This is a big part of why I don't use any iOS devices. It's possible to sort of buy your way out of the restrictions by paying for a developer subscription, but at the end of the day it's way too totalitarian.
The entire discussion is predicated on the existence of "adaptive software", not defined here and with no arguments as to why that's different than extensions or software interpreter.
The article itself seems confused. If Replit has it's created apps being displayed within its app boundaries, how is that different than an app including an interpreter? The article states "you can't version and review adaptive software" but you sure can do that with an interpreter. The fact that you can create additional software doesn't mean the software you are using to do that isn't normal software.
With Pythonista or a Lua-scripted game, the reviewer can assess what's possible: this app can do everything Python-with-this-API-surface can do, and nothing more.
With LLM-driven generation, the set of possible behaviors isn't fixed. The same Replit app can produce totally different behaviors next month than it can today, without ever being resubmitted, based on model or system prompt updates.
That's what I meant with "you can't review adaptive software".
App-bundling apps existed. Apple rejected them.
Low-code apps existed. Terminals existed. Apple rejected them.
LLM apps exist. Apple allows them, because they render text, pictures, and video, but they don't run arbitrary code.
Running arbitrary code is flatly forbidden, because users can't reason about them. I see absolutely no evidence that software is moving away from versions, any more than it was when apps could first search the internet, render recommendations, or deliver messages.
Look at the recent controversy with Grok on X as an example. Imagine BBC runs a story with the headline "iPhone App does {very_illegal_thing}", or "iPhone users can now do {extremely_morally_objectional_thing}", and then idiot governments start trying to regulate or issue fines. One reason for the rule is so their review process prevents these things from happening.
iPads are great for specific things, as are phones, as are laptops/desktops.
In London, it's illegal to shake rugs in the street. If police actually starts prosecuting people for that, and not all people but just bald ones, it's natural that people won't be happy and start asking questions about the anti-bald bias.
I find the article most charitable to the idea that AI generated software is a different category than human generated software. It's merely a dev tool.
I don't know how good of an idea it would be, product-wise, to give programming level flexibility. I am reminded of greasemonkey scripts, but written in english maybe. Maybe it could be awesome. But Apple is saying "nope. Not interested in exploring this with you. BYE"
To this one, I say, who cares? Don’t publish on platforms where you can’t control your own intellectual property.
Why use the App Store at all? It only serves to benefit Apple, and the vast majority of developers are simply making $100/yr payments to use their own custom software.
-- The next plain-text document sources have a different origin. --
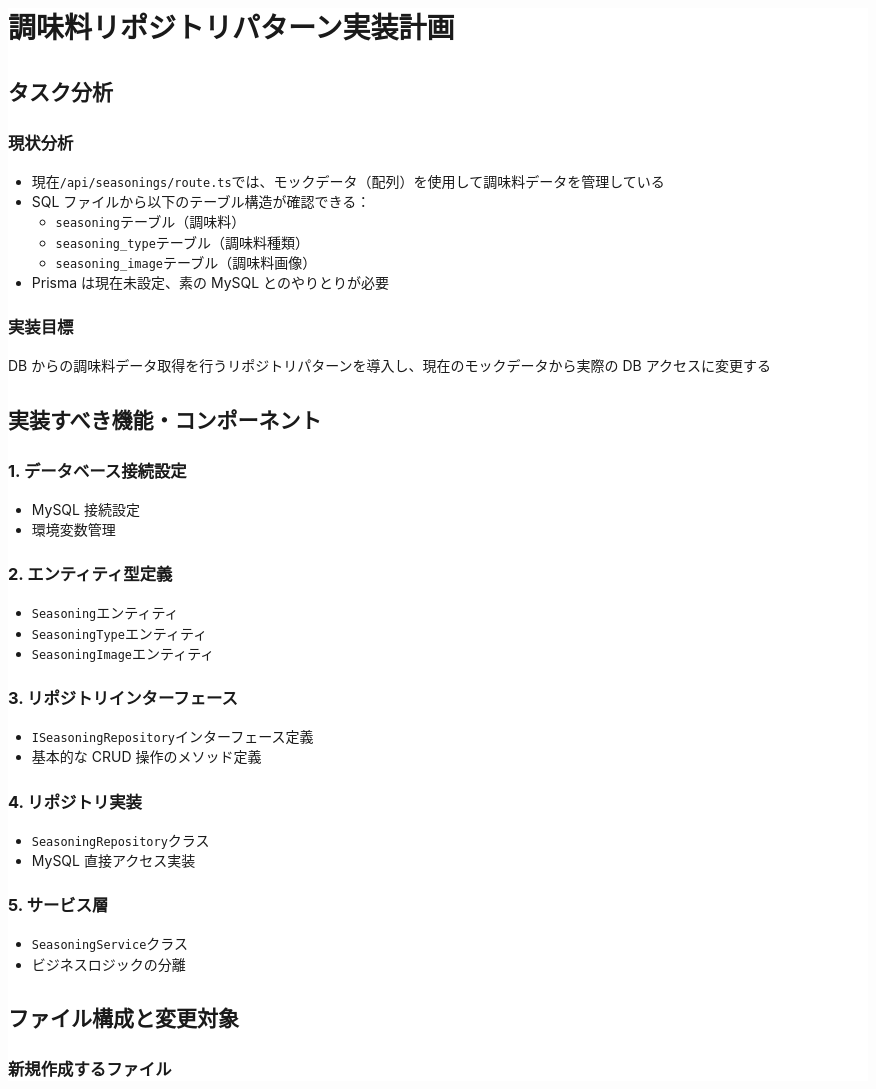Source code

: # 調味料リポジトリパターン実装計画

## タスク分析

### 現状分析

- 現在`/api/seasonings/route.ts`では、モックデータ（配列）を使用して調味料データを管理している
- SQL ファイルから以下のテーブル構造が確認できる：
  - `seasoning`テーブル（調味料）
  - `seasoning_type`テーブル（調味料種類）
  - `seasoning_image`テーブル（調味料画像）
- Prisma は現在未設定、素の MySQL とのやりとりが必要

### 実装目標

DB からの調味料データ取得を行うリポジトリパターンを導入し、現在のモックデータから実際の DB アクセスに変更する

## 実装すべき機能・コンポーネント

### 1. データベース接続設定

- MySQL 接続設定
- 環境変数管理

### 2. エンティティ型定義

- `Seasoning`エンティティ
- `SeasoningType`エンティティ
- `SeasoningImage`エンティティ

### 3. リポジトリインターフェース

- `ISeasoningRepository`インターフェース定義
- 基本的な CRUD 操作のメソッド定義

### 4. リポジトリ実装

- `SeasoningRepository`クラス
- MySQL 直接アクセス実装

### 5. サービス層

- `SeasoningService`クラス
- ビジネスロジックの分離

## ファイル構成と変更対象

### 新規作成するファイル
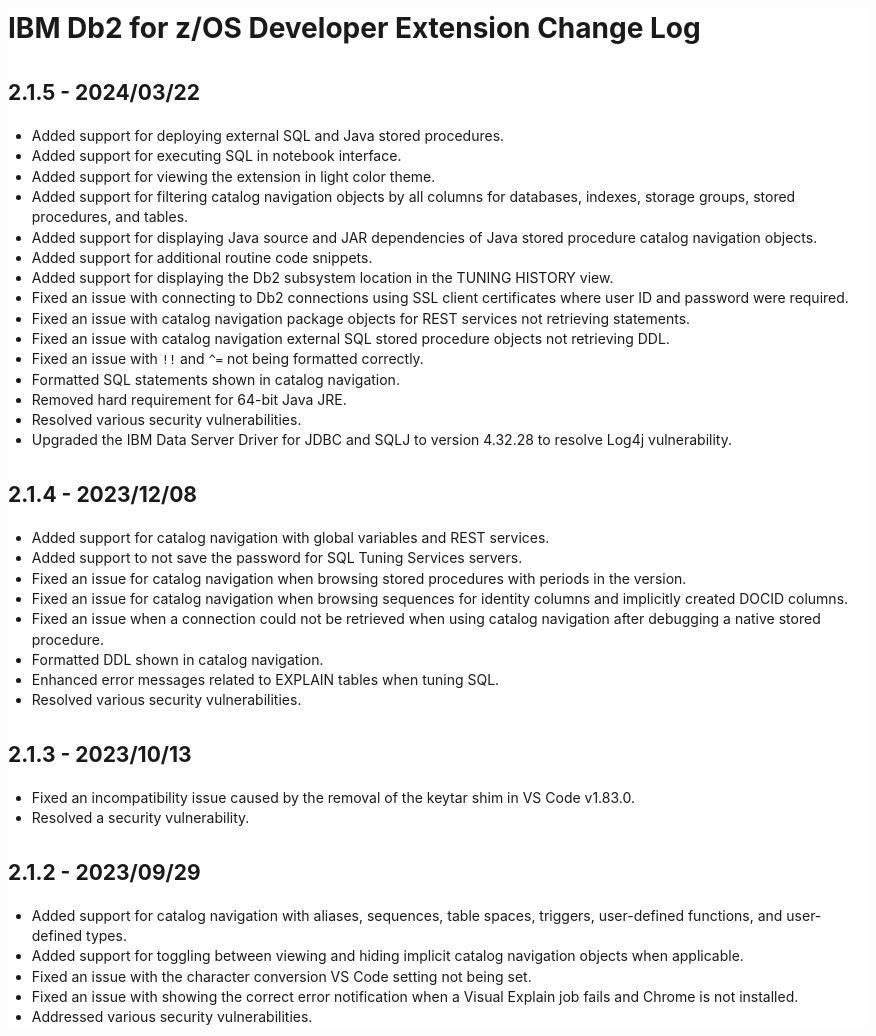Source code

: # IBM Db2 for z/OS Developer Extension Change Log

## 2.1.5 - 2024/03/22
- Added support for deploying external SQL and Java stored procedures.
- Added support for executing SQL in notebook interface.
- Added support for viewing the extension in light color theme.
- Added support for filtering catalog navigation objects by all columns for databases, indexes, storage groups, stored procedures, and tables.
- Added support for displaying Java source and JAR dependencies of Java stored procedure catalog navigation objects.
- Added support for additional routine code snippets.
- Added support for displaying the Db2 subsystem location in the TUNING HISTORY view.
- Fixed an issue with connecting to Db2 connections using SSL client certificates where user ID and password were required.
- Fixed an issue with catalog navigation package objects for REST services not retrieving statements. 
- Fixed an issue with catalog navigation external SQL stored procedure objects not retrieving DDL.
- Fixed an issue with `!!` and `^=` not being formatted correctly.
- Formatted SQL statements shown in catalog navigation.
- Removed hard requirement for 64-bit Java JRE.
- Resolved various security vulnerabilities.
- Upgraded the IBM Data Server Driver for JDBC and SQLJ to version 4.32.28 to resolve Log4j vulnerability.

## 2.1.4 - 2023/12/08
- Added support for catalog navigation with global variables and REST services.
- Added support to not save the password for SQL Tuning Services servers.
- Fixed an issue for catalog navigation when browsing stored procedures with periods in the version.
- Fixed an issue for catalog navigation when browsing sequences for identity columns and implicitly created DOCID columns.
- Fixed an issue when a connection could not be retrieved when using catalog navigation after debugging a native stored procedure.
- Formatted DDL shown in catalog navigation.
- Enhanced error messages related to EXPLAIN tables when tuning SQL.
- Resolved various security vulnerabilities.

## 2.1.3 - 2023/10/13
- Fixed an incompatibility issue caused by the removal of the keytar shim in VS Code v1.83.0.
- Resolved a security vulnerability.

## 2.1.2 - 2023/09/29
- Added support for catalog navigation with aliases, sequences, table spaces, triggers, user-defined functions, and user-defined types.
- Added support for toggling between viewing and hiding implicit catalog navigation objects when applicable.
- Fixed an issue with the character conversion VS Code setting not being set.
- Fixed an issue with showing the correct error notification when a Visual Explain job fails and Chrome is not installed.
- Addressed various security vulnerabilities.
For the largest companies who ship apps on iOS and Android because they have more money than sense and can afford to waste countless engineering hours letting barely qualified, fractionally compensated people say yes or no, I say let them.
For the rest of us who are better managers, let’s own our own release process, and if that means building a website or a web app instead, go do it.
Whatever you’re shipping to a phone isn’t for professionals anyway.
That's a bold statement.
I hate developing for iPhone, but I don't have a choice because 85% of the users of our B2B app are on iOS.
I mean, you could outsource the mobile app building.
My company does basically our entire B2B stack and infrastructure in-house except for the mobile apps.